[PROVIDED PASSAGE Boundary: Start]

Perhaps you don't like your father...either your spiritual father or biological father. He is still your father despite your disgruntled feelings. You pray for him, you work with him, you try to lovingly show him the Truth. In the case of the bishop, you can also pray that the next bishop will be a better man. You do not--you cannot--simply find a father you like better.

This is where the whole concept of bishop shopping is so painfully modern. The idea of radical autonomy is at the core of it, that somehow we are not bound by the father we were given, but that we can choose the father we want. We see this in families all the time. People simply deciding that their father is not their Dad. "He's not my father." Yes, he is. You are not so radically autonomous that you can transcend reality and reject what is objectively true: he is your father. You would not be alive except for him. You may not like him, but you are stuck with him.

[PROVIDED PASSAGE Boundary: End]

In the passage on bishop shopping, what idea is said to be at the core of the concept?

[STUDY MATERIAL Boundary: Start]

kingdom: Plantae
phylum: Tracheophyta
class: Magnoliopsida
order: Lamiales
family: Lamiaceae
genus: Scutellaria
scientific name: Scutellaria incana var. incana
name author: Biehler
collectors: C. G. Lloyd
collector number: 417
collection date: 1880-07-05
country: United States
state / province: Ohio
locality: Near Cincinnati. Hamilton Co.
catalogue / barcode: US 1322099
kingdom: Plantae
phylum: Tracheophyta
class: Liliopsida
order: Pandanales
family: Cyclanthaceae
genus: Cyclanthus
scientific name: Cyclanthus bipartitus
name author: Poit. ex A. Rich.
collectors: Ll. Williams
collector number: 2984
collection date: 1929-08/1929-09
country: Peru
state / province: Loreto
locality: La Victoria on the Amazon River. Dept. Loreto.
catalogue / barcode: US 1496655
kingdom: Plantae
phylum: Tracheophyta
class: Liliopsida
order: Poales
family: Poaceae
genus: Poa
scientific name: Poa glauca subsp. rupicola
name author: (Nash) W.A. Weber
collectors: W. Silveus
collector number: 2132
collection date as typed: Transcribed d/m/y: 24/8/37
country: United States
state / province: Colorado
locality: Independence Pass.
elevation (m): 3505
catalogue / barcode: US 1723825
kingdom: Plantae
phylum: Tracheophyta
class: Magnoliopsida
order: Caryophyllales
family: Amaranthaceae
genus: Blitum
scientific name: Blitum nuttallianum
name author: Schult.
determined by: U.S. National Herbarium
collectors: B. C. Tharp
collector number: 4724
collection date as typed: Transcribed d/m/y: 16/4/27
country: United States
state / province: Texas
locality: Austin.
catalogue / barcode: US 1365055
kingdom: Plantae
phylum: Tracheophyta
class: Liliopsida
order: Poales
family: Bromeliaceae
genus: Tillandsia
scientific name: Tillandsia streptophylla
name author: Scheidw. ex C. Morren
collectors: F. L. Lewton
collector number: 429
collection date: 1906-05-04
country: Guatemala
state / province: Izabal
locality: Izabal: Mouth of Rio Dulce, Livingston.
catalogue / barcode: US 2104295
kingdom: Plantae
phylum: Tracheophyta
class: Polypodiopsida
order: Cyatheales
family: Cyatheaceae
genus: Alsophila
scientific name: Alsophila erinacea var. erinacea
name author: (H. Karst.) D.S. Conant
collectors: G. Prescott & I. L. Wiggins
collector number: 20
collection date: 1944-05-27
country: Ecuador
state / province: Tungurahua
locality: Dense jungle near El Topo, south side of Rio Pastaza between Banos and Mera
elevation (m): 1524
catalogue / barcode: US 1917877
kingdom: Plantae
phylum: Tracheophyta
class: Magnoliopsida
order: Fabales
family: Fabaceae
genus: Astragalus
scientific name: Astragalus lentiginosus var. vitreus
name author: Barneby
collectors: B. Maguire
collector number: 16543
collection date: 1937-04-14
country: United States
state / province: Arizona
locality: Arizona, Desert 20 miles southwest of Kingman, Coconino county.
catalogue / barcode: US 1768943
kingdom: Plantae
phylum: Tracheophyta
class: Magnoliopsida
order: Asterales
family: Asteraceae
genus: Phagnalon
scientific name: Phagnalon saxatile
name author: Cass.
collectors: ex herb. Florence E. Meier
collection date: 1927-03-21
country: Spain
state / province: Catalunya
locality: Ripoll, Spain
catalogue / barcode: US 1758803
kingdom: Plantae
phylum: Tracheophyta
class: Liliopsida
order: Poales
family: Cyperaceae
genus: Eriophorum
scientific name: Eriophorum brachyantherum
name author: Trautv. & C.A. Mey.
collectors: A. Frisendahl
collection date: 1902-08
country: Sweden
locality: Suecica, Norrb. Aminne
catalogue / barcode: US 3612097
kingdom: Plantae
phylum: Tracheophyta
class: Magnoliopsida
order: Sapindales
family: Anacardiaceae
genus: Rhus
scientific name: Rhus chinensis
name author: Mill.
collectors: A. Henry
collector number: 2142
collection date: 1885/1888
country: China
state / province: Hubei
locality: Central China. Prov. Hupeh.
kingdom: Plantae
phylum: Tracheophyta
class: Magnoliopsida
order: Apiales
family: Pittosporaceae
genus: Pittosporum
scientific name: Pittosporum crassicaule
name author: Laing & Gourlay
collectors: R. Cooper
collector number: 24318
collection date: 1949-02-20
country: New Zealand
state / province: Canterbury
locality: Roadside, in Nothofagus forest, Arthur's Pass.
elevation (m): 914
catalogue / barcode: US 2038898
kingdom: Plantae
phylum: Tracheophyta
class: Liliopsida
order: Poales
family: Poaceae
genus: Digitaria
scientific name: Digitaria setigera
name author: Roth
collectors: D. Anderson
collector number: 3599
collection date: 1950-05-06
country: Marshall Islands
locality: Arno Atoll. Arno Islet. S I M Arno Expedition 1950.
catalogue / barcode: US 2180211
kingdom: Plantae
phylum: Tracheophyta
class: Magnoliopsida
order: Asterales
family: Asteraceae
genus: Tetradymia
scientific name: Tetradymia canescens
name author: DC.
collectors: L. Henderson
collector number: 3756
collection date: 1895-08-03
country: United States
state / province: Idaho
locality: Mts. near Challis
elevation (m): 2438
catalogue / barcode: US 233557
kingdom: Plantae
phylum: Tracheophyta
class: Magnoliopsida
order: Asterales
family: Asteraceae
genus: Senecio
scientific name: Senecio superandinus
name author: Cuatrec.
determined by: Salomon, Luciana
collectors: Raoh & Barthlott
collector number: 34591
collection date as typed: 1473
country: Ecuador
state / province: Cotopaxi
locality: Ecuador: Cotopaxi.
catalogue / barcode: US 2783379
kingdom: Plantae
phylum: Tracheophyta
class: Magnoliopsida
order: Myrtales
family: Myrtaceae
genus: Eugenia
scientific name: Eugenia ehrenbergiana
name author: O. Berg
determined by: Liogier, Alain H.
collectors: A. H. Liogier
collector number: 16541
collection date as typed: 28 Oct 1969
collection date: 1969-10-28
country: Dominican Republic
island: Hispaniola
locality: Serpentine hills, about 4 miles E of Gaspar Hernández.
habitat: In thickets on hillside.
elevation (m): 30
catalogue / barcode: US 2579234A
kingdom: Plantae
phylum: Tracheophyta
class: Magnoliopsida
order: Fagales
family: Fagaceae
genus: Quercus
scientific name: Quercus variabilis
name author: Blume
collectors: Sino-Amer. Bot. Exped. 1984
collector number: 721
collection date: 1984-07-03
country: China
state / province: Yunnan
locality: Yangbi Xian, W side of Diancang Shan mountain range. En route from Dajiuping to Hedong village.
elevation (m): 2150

[STUDY MATERIAL Boundary: End]

§ **REPLY TO THE EXERCISE**
Radical autonomy: the idea that we are not bound by the father we were given but can choose the father we want.